Thursday 25 February 2010

Asset Mismanagement

My continuing battle with Flash CS4 is getting to be significantly less stressful through the trial and error of putting this new website of mine together. Fortunately, I'm the kind of person who rarely fucks the same thing up twice (except in the case of relationships, friendships, eating habits, drunk dialing, sexual practices, professional conduct, bill-paying, general spillage and the ever-terrifying sitting-on-one's-own-balls).The main issue, now that I've sorted out most of the coding problems, is the visual motif I'm going with, having all the information - such as popups, buttons, headers etc - printed out on torn scraps of paper that either crinkle, unfurl or boil depending on how the mouse interacts with them.
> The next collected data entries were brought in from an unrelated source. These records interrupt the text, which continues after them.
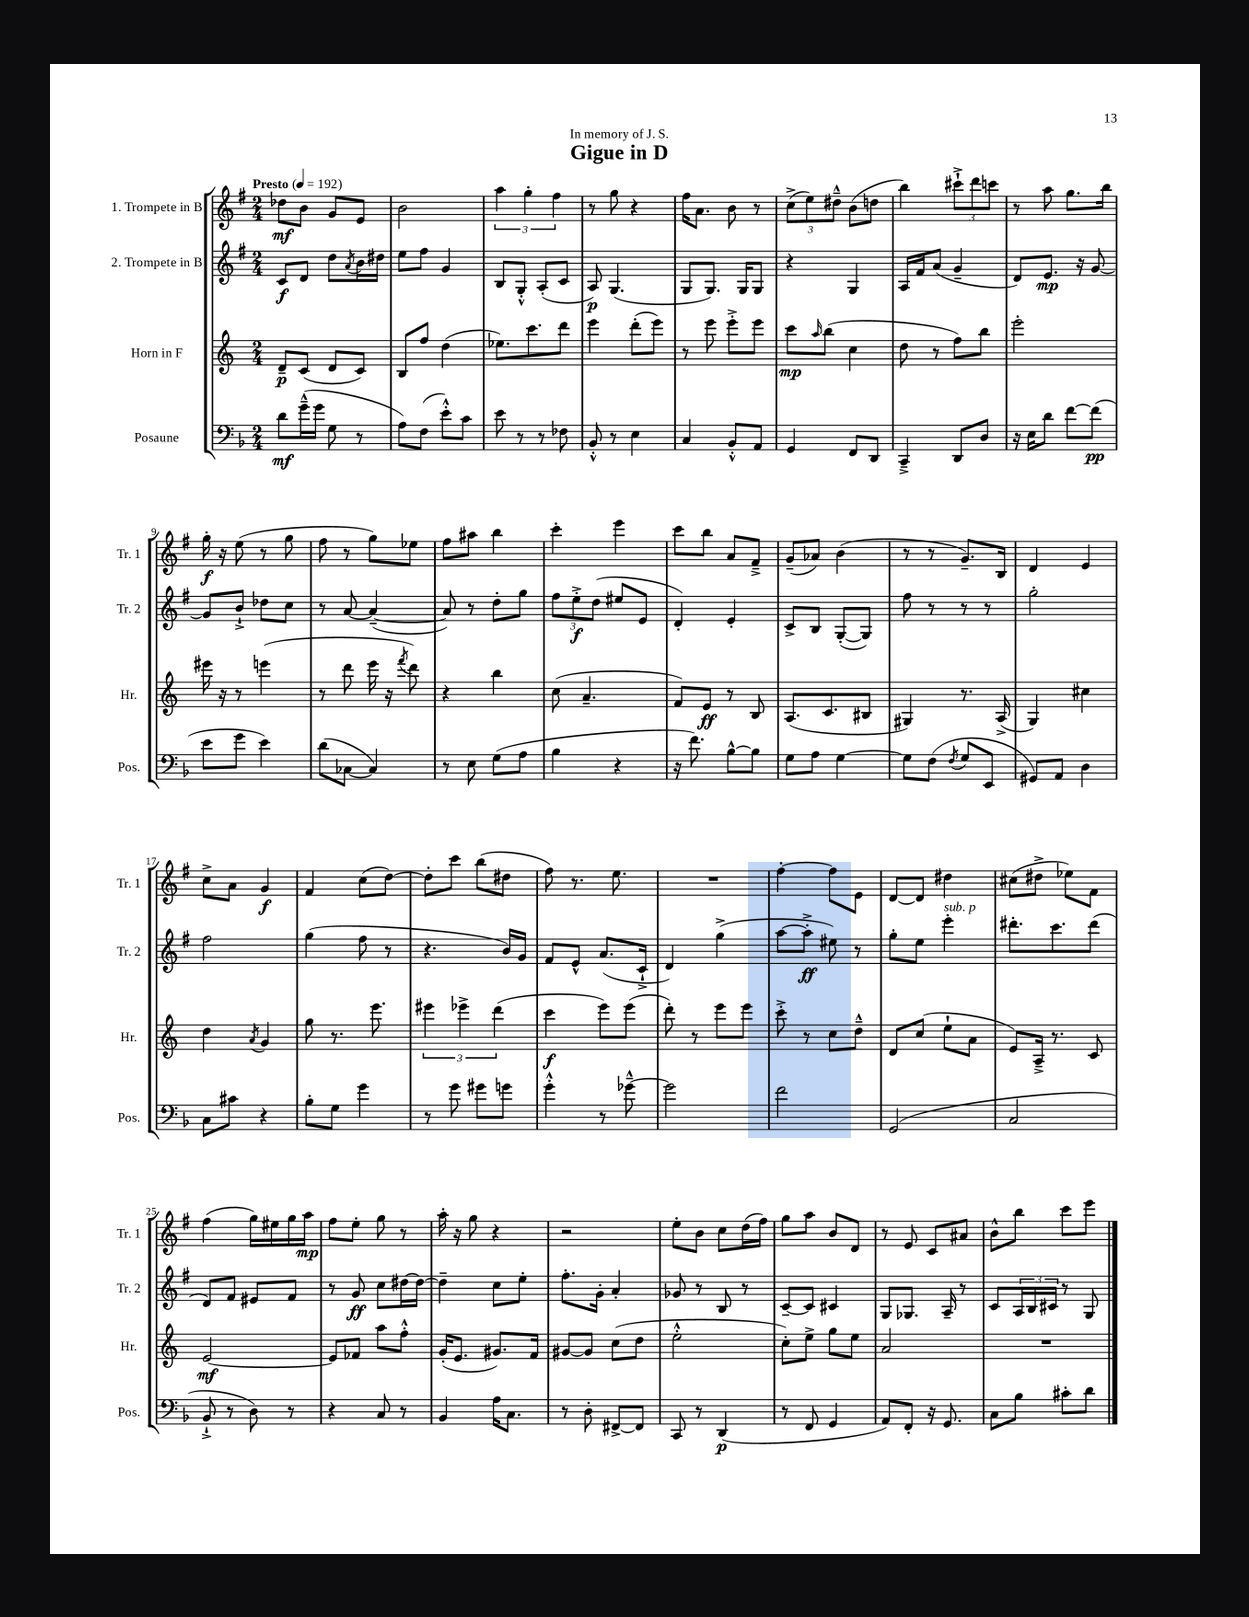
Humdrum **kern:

**kern	**dynam	**kern	**dynam	**kern	**dynam	**kern	**dynam
*part4	*part4	*part3	*part3	*part2	*part2	*part1	*part1
*staff4	*staff4	*staff3	*staff3	*staff2	*staff2	*staff1	*staff1
*I"Posaune	*	*I"Horn in F	*	*I"2. Trompete in B	*	*I"1. Trompete in B	*
*I'Pos.	*	*I'Hr.	*	*I'Tr. 2	*	*I'Tr. 1	*
*clefF4	*	*clefG2	*	*clefG2	*	*clefG2	*
*k[b-]	*	*k[]	*	*k[f#]	*	*k[f#]	*
*M2/4	*	*M2/4	*	*M2/4	*	*M2/4	*
*MM192	*	*MM192	*	*MM192	*	*MM192	*
=1	=1	=1	=1	=1	=1	=1	=1
!	!	!	!	!	!	!LO:TX:a:B:t=Presto	!
8d\L	mf	8d~/L	p	8c/L	f	8dd-X\L	mf
(16g~^^\L	.	(8c/J	.	8d/J	.	8b\J	.
16g\JJ	.	.	.	.	.	.	.
8G\	.	8d/L	.	8dd\L	.	8g/L	.
.	.	.	.	8qa/	.	.	.
8r	.	8c/J)	.	16b\L	.	8e/J	.
.	.	.	.	16dd#X\JJ	.	.	.
=2	=2	=2	=2	=2	=2	=2	=2
8A\L)	.	8B/L	.	8ee\L	.	2b\	.
(8F\J	.	8ff/J	.	8ff#\J	.	.	.
8e'^^\L)	.	(4dd\	.	4g/	.	.	.
8c\J	.	.	.	.	.	.	.
=3	=3	=3	=3	=3	=3	=3	=3
8e\	.	8.ee-X\L)	.	8B/L	.	6aa\	.
8r	.	.	.	8G'^^/J	.	.	.
.	.	.	.	.	.	6gg'\	.
.	.	8.ccc\	.	.	.	.	.
8r	.	.	.	(8A'/L	.	.	.
.	.	.	.	.	.	6ff#\	.
8F-X\	.	8ddd\J	.	8c/J	.	.	.
=4	=4	=4	=4	=4	=4	=4	=4
8BB-'^^/	.	4eee\	.	8A/)	p	8r	.
8r	.	.	.	(4.G/	.	8gg\	.
4E\	.	(8ddd'\L	.	.	.	4r	.
.	.	8eee\J)	.	.	.	.	.
=5	=5	=5	=5	=5	=5	=5	=5
4C/	.	8r	.	8G/L	.	16ff#\KL	.
.	.	.	.	.	.	8.a\J	.
.	.	8eee\	.	8.G/J)	.	.	.
8BB-'^^/L	.	8eee'^\L	.	.	.	8b\	.
.	.	.	.	16G/KL	.	.	.
8AA/J	.	8eee\J	.	8G/J	.	8r	.
=6	=6	=6	=6	=6	=6	=6	=6
4GG/	.	8ccc\L	mp	4r	.	(12cc^\L	.
.	.	.	.	.	.	12ee\)	.
.	.	16qqaa/	.	.	.	.	.
.	.	(8bb\J	.	.	.	.	.
.	.	.	.	.	.	12dd#X~^^\J	.
8FF/L	.	4cc\	.	4G/	.	(8b\L	.
8DD/J	.	.	.	.	.	8ddn\J	.
=7	=7	=7	=7	=7	=7	=7	=7
4CC~^/	.	8dd\	.	16A/LL	.	4bb\)	.
.	.	.	.	16f#/J	.	.	.
.	.	8r	.	(8a/J	.	.	.
8DD/L	.	8ff\L)	.	4g~/	.	12ccc#X`^\L	.
.	.	.	.	.	.	12ddd\	.
8D/J	.	8bb\J	.	.	.	.	.
.	.	.	.	.	.	12cccn\J	.
=8	=8	=8	=8	=8	=8	=8	=8
16r	.	2eee'\	.	8d/L)	.	8r	.
16E\KL	.	.	.	.	.	.	.
8d\J	.	.	.	8.e/J	mp	8aa\	.
[8f\L	.	.	.	.	.	8.gg\L	.
.	.	.	.	16r	.	.	.
(8f\J]	pp	.	.	[8g/	.	.	.
.	.	.	.	.	.	16bb\Jk	.
!!LO:LB:g=z
=9	=9	=9	=9	=9	=9	=9	=9
8e\L	.	16eee#X\	.	8g/L]	.	16gg'\	f
.	.	16r	.	.	.	16r	.
8g\J	.	8r	.	8b`^/J	.	(8ee\	.
4e\)	.	(4eeen\	.	8dd-X\L	.	8r	.
.	.	.	.	8cc\J	.	8gg\	.
=10	=10	=10	=10	=10	=10	=10	=10
(8d\L	.	8r	.	8r	.	8ff#\	.
[8C-X\J	.	8ddd\	.	[8a/	.	8r	.
4C-/])	.	16eee\	.	(4a~/_	.	8gg\L)	.
.	.	16r	.	.	.	.	.
.	.	8qfff/	.	.	.	.	.
.	.	8ddd\)	.	.	.	8ee-X\J	.
=11	=11	=11	=11	=11	=11	=11	=11
8r	.	4r	.	8a/])	.	8ff#\L	.
8E\	.	.	.	8r	.	8aa#X\J	.
(8G\L	.	4bb\	.	8dd'\L	.	4bb\	.
8A\J	.	.	.	8gg\J	.	.	.
=12	=12	=12	=12	=12	=12	=12	=12
4B-\	.	(8cc\	.	12ff#\L	.	4ccc'\	.
.	.	.	.	12ee'^\	f	.	.
.	.	4.a~/	.	.	.	.	.
.	.	.	.	(12dd\J	.	.	.
4r	.	.	.	8ee#X/L	.	4eee\	.
.	.	.	.	8e/J	.	.	.
=13	=13	=13	=13	=13	=13	=13	=13
16r	.	8f/L)	.	4d'/)	.	8ccc\L	.
8.f\)	.	.	.	.	.	.	.
.	.	8e/J	ff	.	.	8bb\J	.
[8B-^^\L	.	8r	.	4e'/	.	8a/L	.
8B-\J]	.	8B/	.	.	.	8f#~^/J	.
=14	=14	=14	=14	=14	=14	=14	=14
8G\L	.	(8.A/L	.	8c^/L	.	(8g~/L	.
8A\J	.	.	.	8B/J	.	8a-X/J)	.
.	.	8.c/	.	.	.	.	.
[4G\	.	.	.	([8G'/L	.	(4b\	.
.	.	8B#X/J	.	8G/J])	.	.	.
=15	=15	=15	=15	=15	=15	=15	=15
8G\L]	.	4G#X/)	.	8ff#\	.	8r	.
(8F\J	.	.	.	8r	.	8r	.
8qF/	.	.	.	.	.	.	.
8G/L	.	8.r	.	8r	.	8.g~/L)	.
8EE/J	.	.	.	8r	.	.	.
.	.	(16A^/	.	.	.	16B/Jk	.
=16	=16	=16	=16	=16	=16	=16	=16
8GG#X/L)	.	4G/)	.	2gg'\	.	4d/	.
8AA/J	.	.	.	.	.	.	.
4D\	.	4cc#X\	.	.	.	4e/	.
!!LO:LB:g=z
=17	=17	=17	=17	=17	=17	=17	=17
8C\L	.	4dd\	.	2ff#\	.	8cc^\L	.
8c#X\J	.	.	.	.	.	8a\J	.
.	.	8qa/	.	.	.	.	.
4r	.	4g/	.	.	.	4g/	f
=18	=18	=18	=18	=18	=18	=18	=18
8B-'\L	.	8gg\	.	(4gg\	.	4f#/	.
8G\J	.	8.r	.	.	.	.	.
4g\	.	.	.	8ff#\	.	(8cc\L	.
.	.	8.eee\	.	.	.	.	.
.	.	.	.	8r	.	[8dd\J)	.
=19	=19	=19	=19	=19	=19	=19	=19
8r	.	6eee#X\	.	4.r	.	8dd'\L]	.
8g\	.	.	.	.	.	8ccc\J	.
.	.	6eee-X^\	.	.	.	.	.
8g#X\L	.	.	.	.	.	(8bb\L	.
.	.	(6ddd\	.	.	.	.	.
8gn\J	.	.	.	16b/LL)	.	8dd#X\J	.
.	.	.	.	16g/JJ	.	.	.
=20	=20	=20	=20	=20	=20	=20	=20
4g'^^\	.	4ccc\	f	8f#/L	.	8ff#\)	.
.	.	.	.	8e^^/J	.	8.r	.
8r	.	8eee\L)	.	(8.a/L	.	.	.
.	.	.	.	.	.	8.ee\	.
[8g-X~^^\	.	(8eee\J	.	.	.	.	.
.	.	.	.	16c`^/Jk	.	.	.
=21	=21	=21	=21	=21	=21	=21	=21
2g-\]	.	8ddd'\)	.	4d/)	.	2r	.
.	.	8r	.	.	.	.	.
.	.	8eee\L	.	(4gg^\	.	.	.
.	.	8eee\J	.	.	.	.	.
=22	=22	=22	=22	=22	=22	=22	=22
2f\	.	8ccc'^\	.	[8aa\L	.	[4ff#'\	.
.	.	8r	.	8aa'^\J]	ff	.	.
.	.	8cc\L	.	8ee#X\)	.	8ff#\L]	.
.	.	8dd~^^\J	.	8r	.	8e\J	.
=23	=23	=23	=23	=23	=23	=23	=23
(2GG/	.	8d/L	.	8gg'\L	.	[8d/L	.
.	.	(8cc/J	.	8ee\J	.	8d/J]	.
!	!	!	!	!LO:TX:a:i:t=sub. p	!	!	!
.	.	8ee`\L	.	4eee'\	.	4dd#X\	.
.	.	8a\J	.	.	.	.	.
=24	=24	=24	=24	=24	=24	=24	=24
2C/	.	8e/L)	.	8.ddd#X'\L	.	(8cc#X\L	.
.	.	16A~^/Jk	.	.	.	8dd#X^\J	.
.	.	8.r	.	8.ccc\	.	.	.
.	.	.	.	.	.	8ee-X\L)	.
.	.	8c/	.	(8ddd#\J	.	8f#\J	.
!!LO:LB:g=z
=25	=25	=25	=25	=25	=25	=25	=25
8BB-`^/	.	[2e/	mf	8d/L)	.	(4ff#\	.
8r	.	.	.	8f#/J	.	.	.
8D\)	.	.	.	8e#X/L	.	16gg\LL)	.
.	.	.	.	.	.	16ee#X\	.
8r	.	.	.	8f#/J	.	16gg\	.
.	.	.	.	.	.	16aa\JJ	mp
=26	=26	=26	=26	=26	=26	=26	=26
4r	.	8e/L]	.	8r	.	8ff#\L	.
.	.	8f-X/J	.	8g/	ff	8ee'\J	.
8C/	.	8aa\L	.	8cc\L	.	8gg\	.
8r	.	8ff'^^\J	.	[16dd#X\L	.	8r	.
.	.	.	.	16dd#\JJ_	.	.	.
=27	=27	=27	=27	=27	=27	=27	=27
4BB-/	.	(16g'/KL	.	4dd#~\]	.	16aa'\	.
.	.	8.e/J	.	.	.	16r	.
.	.	.	.	.	.	8gg\	.
16A\KL	.	8.g#X/L)	.	8cc\L	.	4r	.
8.C\J	.	.	.	.	.	.	.
.	.	.	.	8ee'\J	.	.	.
.	.	16f/Jk	.	.	.	.	.
=28	=28	=28	=28	=28	=28	=28	=28
8r	.	[8g#X/L	.	8.ff#'\L	.	2r	.
8D'\	.	8g#/J]	.	.	.	.	.
.	.	.	.	16g'\Jk	.	.	.
[8FF#X^/L	.	(8cc\L	.	4a'/	.	.	.
8FF#/J]	.	8dd\J	.	.	.	.	.
=29	=29	=29	=29	=29	=29	=29	=29
8CC/	.	2ee'^^\	.	8g-X/	.	8ee'\L	.
8r	.	.	.	8r	.	8b\J	.
(4DD/	p	.	.	8B/	.	8cc\L	.
.	.	.	.	8r	.	(16dd\L	.
.	.	.	.	.	.	16ff#\JJ)	.
=30	=30	=30	=30	=30	=30	=30	=30
8r	.	8cc'\L)	.	[8c~/L	.	8gg\L	.
8FF/	.	8ee^\J	.	8c/J]	.	8aa\J	.
4GG/	.	8gg\L	.	4c#X/	.	8b/L	.
.	.	8ee\J	.	.	.	8d/J	.
=31	=31	=31	=31	=31	=31	=31	=31
8AA/L)	.	2a/	.	8G/L	.	8r	.
8FF'/J	.	.	.	8.G-X/J	.	8e/	.
16r	.	.	.	.	.	8c/L	.
8.GG/	.	.	.	16A~/	.	.	.
.	.	.	.	8r	.	8a#X/J	.
=32	=32	=32	=32	=32	=32	=32	=32
8C\L	.	2r	.	8c/L	.	8b^^\L	.
8B-\J	.	.	.	24A/L	.	8bb\J	.
.	.	.	.	24B/	.	.	.
.	.	.	.	24c#X/JJ	.	.	.
8c#X'\L	.	.	.	8r	.	8ccc\L	.
8d\J	.	.	.	8G/	.	8eee\J	.
==	==	==	==	==	==	==	==
*-	*-	*-	*-	*-	*-	*-	*-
The torn paper look is something that I've always been fond of aesthetically and it's appeared in several previous projects, such as my short film 'Narcissus', the 'Agnosticaust' album artwork and the 'House Guest' graphic novel to name a few.To make it authentic I'm designing the assets, printing them out and scanning them back in, several times in some instances depending on what kind of animation is required. The process is tedium incarnate, but it does look pretty good once it's done. The popups themselves consist of six books, fourteen music projects, seven short films and seven music videos, along with bio information and several other elements that have no function other than being ornamental.The site has five sections, the main page which incorporates some personal info, links and news updates; Music; Film/Animation; Design/Illustration; and Books/Comics. Each of these has a different backdrop, a collage of visuals tailored to each section (eg. the 'Books' section features imagery from various comics and graphic novels, 'Music' features album artwork and so on). The sub-sections have the same opening animation to help stick with the theme, a reverse paper-scrunch that quickly smooths out.I'm liking the way it's coming together although I'm a little concerned that, with all the visual elements, the loading times for each page may frustrate visitors. Gonna file that one under 'bridge to cross once gotten to'.